◆ **TO DO**: Reply with one number only: the count of lines below that contain the word "Inox".

◆ **PROVIDED INFORMATION**:
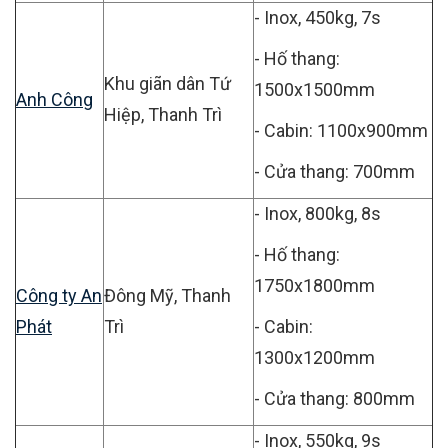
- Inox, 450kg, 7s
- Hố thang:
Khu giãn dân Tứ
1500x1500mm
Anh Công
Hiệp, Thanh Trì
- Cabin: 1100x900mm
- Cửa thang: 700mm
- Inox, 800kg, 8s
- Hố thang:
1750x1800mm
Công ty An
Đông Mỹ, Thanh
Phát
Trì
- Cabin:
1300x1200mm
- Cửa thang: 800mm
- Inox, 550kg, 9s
* * *
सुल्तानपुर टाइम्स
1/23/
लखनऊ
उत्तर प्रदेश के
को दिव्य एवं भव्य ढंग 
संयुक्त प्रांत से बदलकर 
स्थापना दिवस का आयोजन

◆ **TASK RESULT**: 3